Records supplied:

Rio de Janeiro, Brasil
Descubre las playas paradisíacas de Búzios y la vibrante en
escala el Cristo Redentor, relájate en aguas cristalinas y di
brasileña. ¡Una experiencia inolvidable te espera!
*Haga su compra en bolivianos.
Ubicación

Exercise requirements: Copy out the whole listing exactly; please set it all down.

Your response:
Rio de Janeiro, Brasil
Descubre las playas paradisíacas de Búzios y la vibrante en
escala el Cristo Redentor, relájate en aguas cristalinas y di
brasileña. ¡Una experiencia inolvidable te espera!
*Haga su compra en bolivianos.
Ubicación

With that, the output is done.